Août 2026 :
S’adapter ?

L’adaptation est une nécessité vitale. Les espèces qui n’ont pu improviser un nouveau comportement lors d’un changement environnemental ou/et climatique ont disparu. La préhistoire et l’histoire humaines pourraient être décrites comme une suite d’adaptations successives. L’invention d’outils pour modifier utilement les données présentes est adaptation créatrice qui aboutit à la découverte de l’énergie nucléaire et aux technologies du virtuel. La perfectibilité, dont Pascal et Rousseau font le trait distinctif de l’humanité par rapport à l’animalité, est la source du progrès. Parallèlement à celui-ci, l’Homo sapiens que nous sommes depuis environ 42 000 ans, est sujet malgré lui à des modifications morphologiques dues à son mode de vie, d’alimentation et de locomotion. 

Ce qui vaut pour l’espèce vaut en partie pour l’individu. Tout être humain est surpris autant par le lot héréditaire de son être que par les événements de sa vie. Seule l’aptitude à traiter utilement ces données permet à l’individu de conquérir sa relative autonomie et d’imprimer un sens personnel à son existence. La question cruciale, ici, est la définition et le choix de ”l’utile”. Est-ce le plus facile, le plus immédiat, le plus communément conseillé ou est-ce le plus contributif à la construction de satisfactions moins aisées, moins communes mais davantage structurantes de la personnalité ? Pour la forme physique, faut-il suivre les modes esthétiques, alimentaires, voire médicales, ou être plutôt attentifs à la norme de notre corps singulier ? 

L’adaptation n’est ni résignation ni habitude.
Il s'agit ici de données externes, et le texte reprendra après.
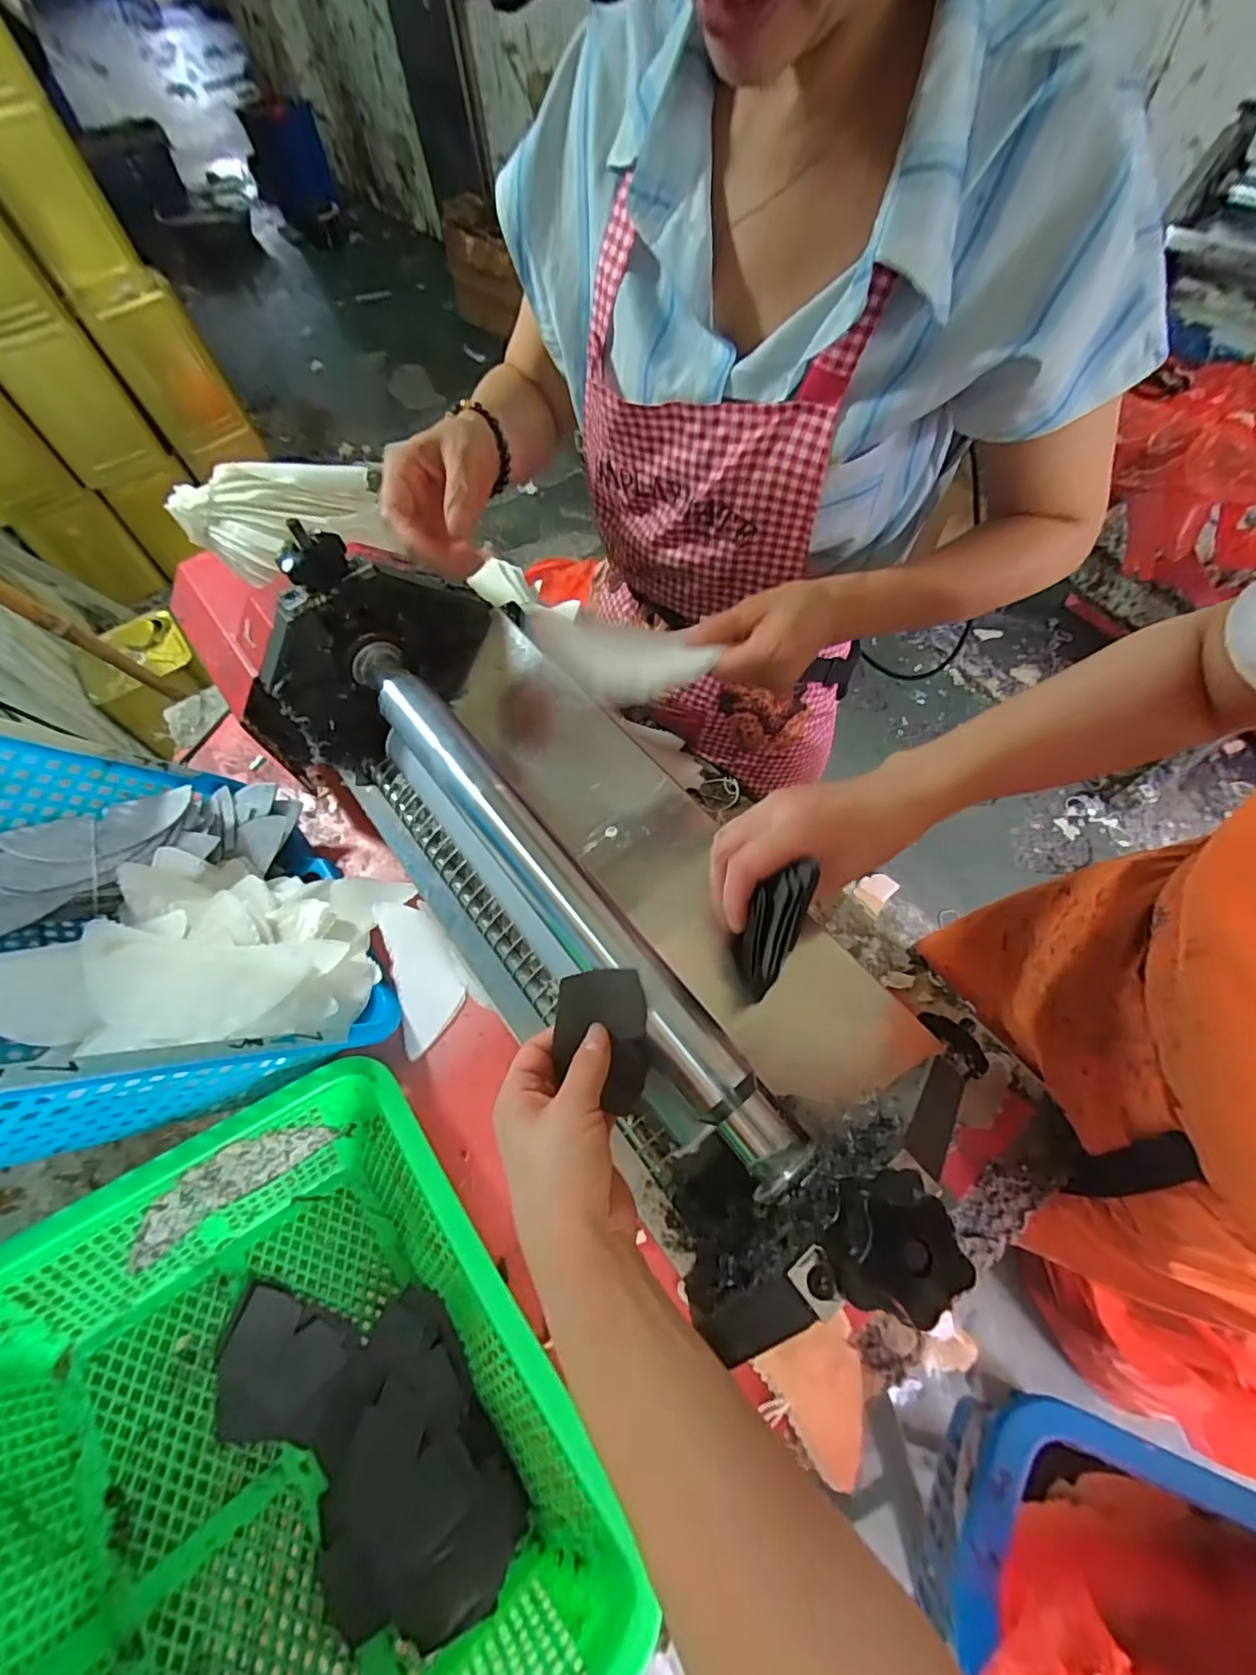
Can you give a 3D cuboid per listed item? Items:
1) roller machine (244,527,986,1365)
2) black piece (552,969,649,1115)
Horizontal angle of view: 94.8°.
[{"bbox_3d":[-0.033,0.000,0.381,0.215,0.194,0.519,-36,66,-15],"label":"roller machine"},{"bbox_3d":[-0.014,0.119,0.333,0.052,0.013,0.084,-3,94,13],"label":"black piece"}]

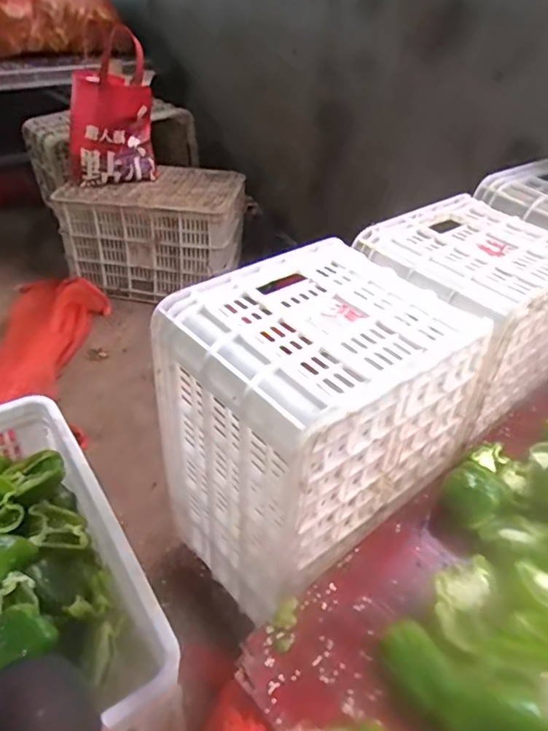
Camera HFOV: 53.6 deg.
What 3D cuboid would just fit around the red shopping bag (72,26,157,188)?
[{"bbox_3d":[-0.486,-0.731,1.598,0.251,0.343,0.151,-8,39,-13],"label":"red shopping bag"}]

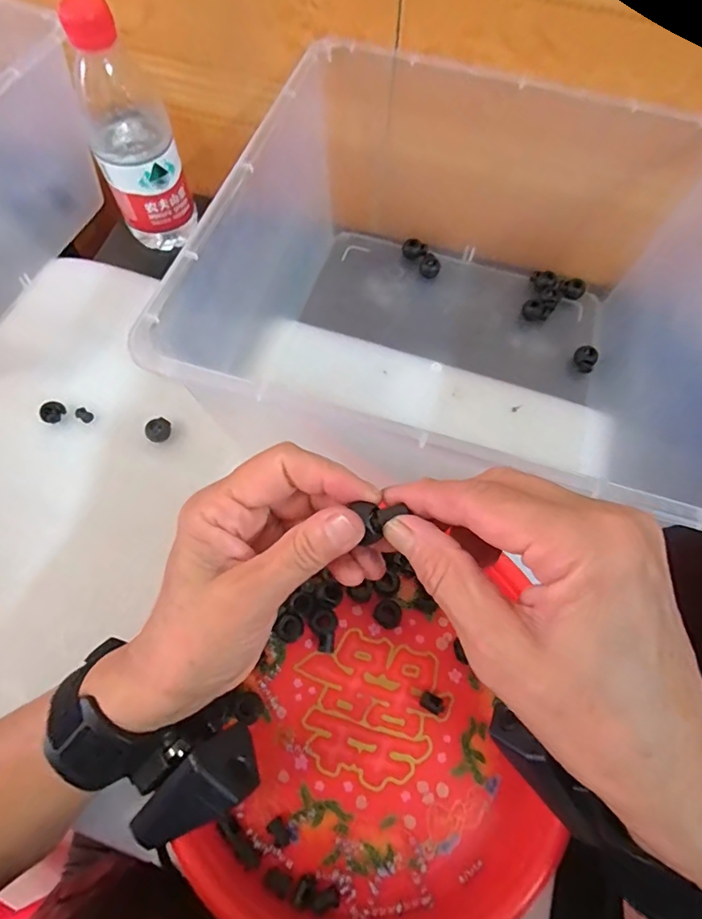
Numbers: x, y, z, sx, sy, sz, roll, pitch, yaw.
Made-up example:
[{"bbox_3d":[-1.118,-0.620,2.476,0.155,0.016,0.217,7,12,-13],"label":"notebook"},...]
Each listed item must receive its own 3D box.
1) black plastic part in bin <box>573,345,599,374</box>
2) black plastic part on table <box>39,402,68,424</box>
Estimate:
[{"bbox_3d":[0.193,-0.083,0.417,0.018,0.012,0.020,28,68,12],"label":"black plastic part in bin"},{"bbox_3d":[-0.225,-0.036,0.381,0.011,0.010,0.017,36,70,15],"label":"black plastic part on table"}]

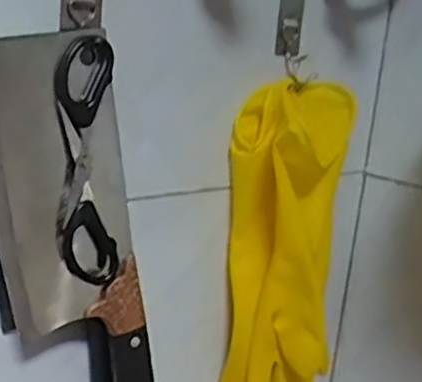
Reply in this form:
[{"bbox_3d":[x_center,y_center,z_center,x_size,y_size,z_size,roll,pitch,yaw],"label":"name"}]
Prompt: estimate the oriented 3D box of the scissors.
[{"bbox_3d":[-0.076,-0.017,0.445,0.038,0.150,0.012,-6,13,-29],"label":"scissors"}]

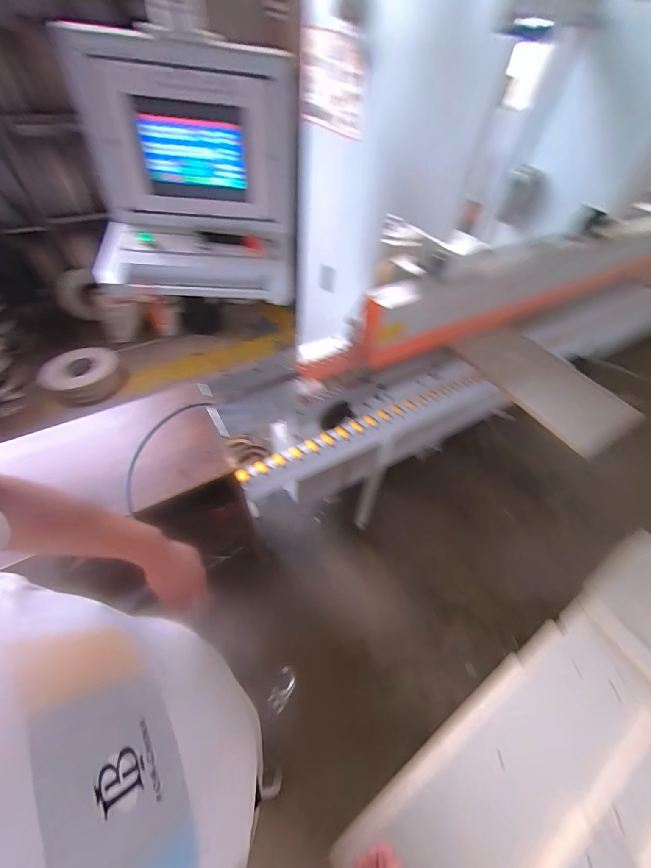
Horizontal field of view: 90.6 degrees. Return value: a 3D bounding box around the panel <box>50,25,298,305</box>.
[{"bbox_3d":[-0.329,-0.636,0.814,0.516,0.429,0.368,-6,53,-10],"label":"panel"}]

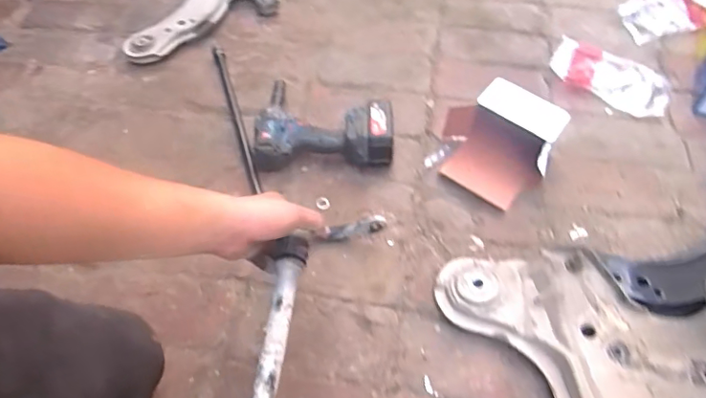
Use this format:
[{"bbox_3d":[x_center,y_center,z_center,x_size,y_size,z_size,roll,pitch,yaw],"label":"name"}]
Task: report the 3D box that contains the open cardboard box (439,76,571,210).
[{"bbox_3d":[0.247,-0.103,0.931,0.195,0.105,0.171,28,59,21],"label":"open cardboard box"}]

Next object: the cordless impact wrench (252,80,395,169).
[{"bbox_3d":[-0.050,-0.153,0.994,0.248,0.073,0.202,0,53,2],"label":"cordless impact wrench"}]

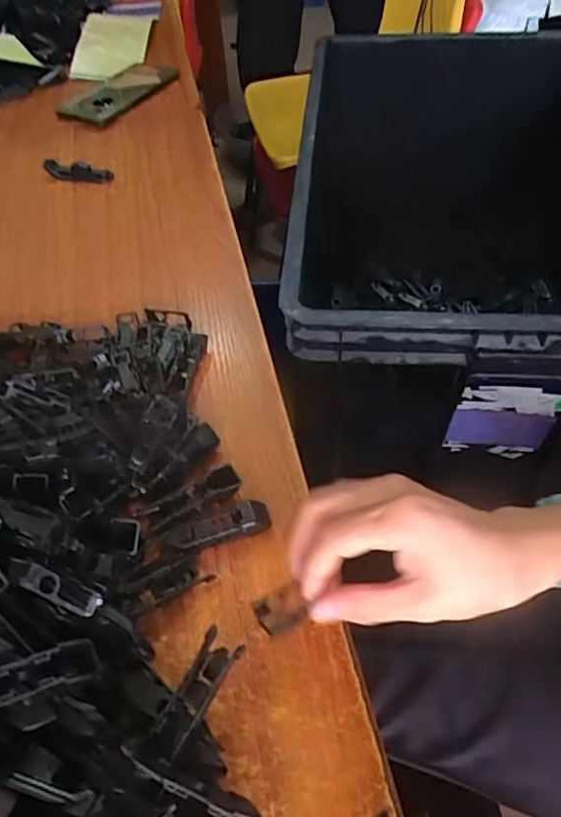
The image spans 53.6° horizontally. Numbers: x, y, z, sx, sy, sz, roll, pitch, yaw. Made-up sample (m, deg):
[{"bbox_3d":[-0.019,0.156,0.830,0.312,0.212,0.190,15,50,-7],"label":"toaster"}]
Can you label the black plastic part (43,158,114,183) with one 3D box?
[{"bbox_3d":[-0.217,-0.255,0.597,0.077,0.022,0.016,11,52,11],"label":"black plastic part"}]

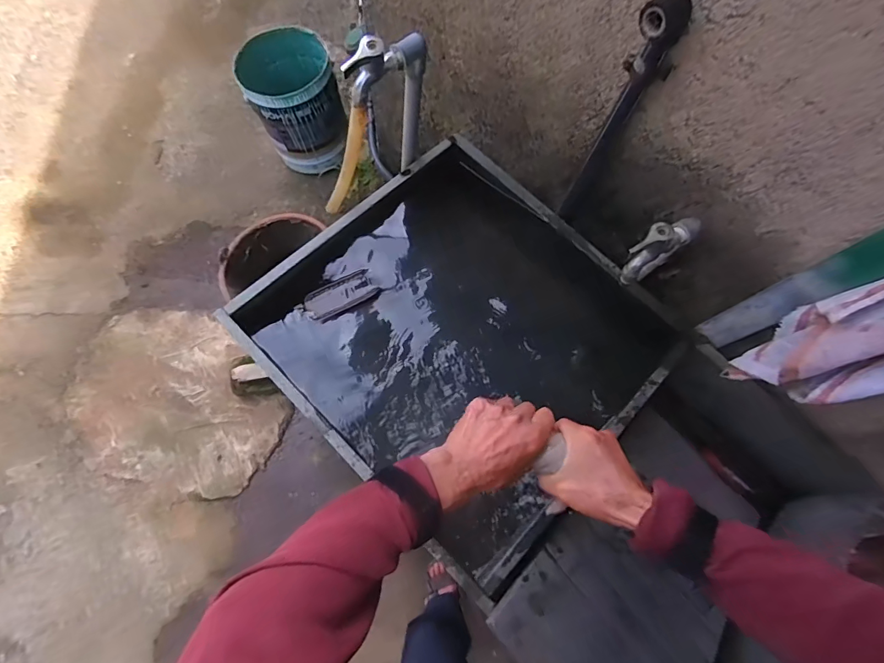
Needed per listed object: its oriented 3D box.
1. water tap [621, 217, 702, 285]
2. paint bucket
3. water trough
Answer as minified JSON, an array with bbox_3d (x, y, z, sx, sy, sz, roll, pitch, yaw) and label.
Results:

Se résigner, c’est se plier face à ce que l’on estime insurmontable. S’habituer, c’est se laisser mener par le mécanisme d’une routine. Dans les deux cas, c’est subir. Or s’adapter exige discernement, espoir et créativité. Discernement pour comprendre la situation et soi-même en situation. Espoir pour sentir l’ouverture des possibles. Créativité pour répondre à partir de soi à des circonstances indépendantes de soi. L’adaptation est régie par l’exigence de liberté. Ne pas s’adapter à un régime tyrannique, à un travail dégradant, à une structure familiale malsaine, c’est adopter une conduite en adéquation entre, d’une part, ses besoins psychiques et spirituels fondamentaux et, d’autre part, un contexte jugé provisoirement immodifiable. Résister à ce qui nous use et détruit est une manière paradoxale de s’adapter en s’inadaptant. Notre adaptabilité se mesure aussi à notre aptitude à réaliser désadaptations et inadaptations salutaires. Elle est commensurable à notre liberté.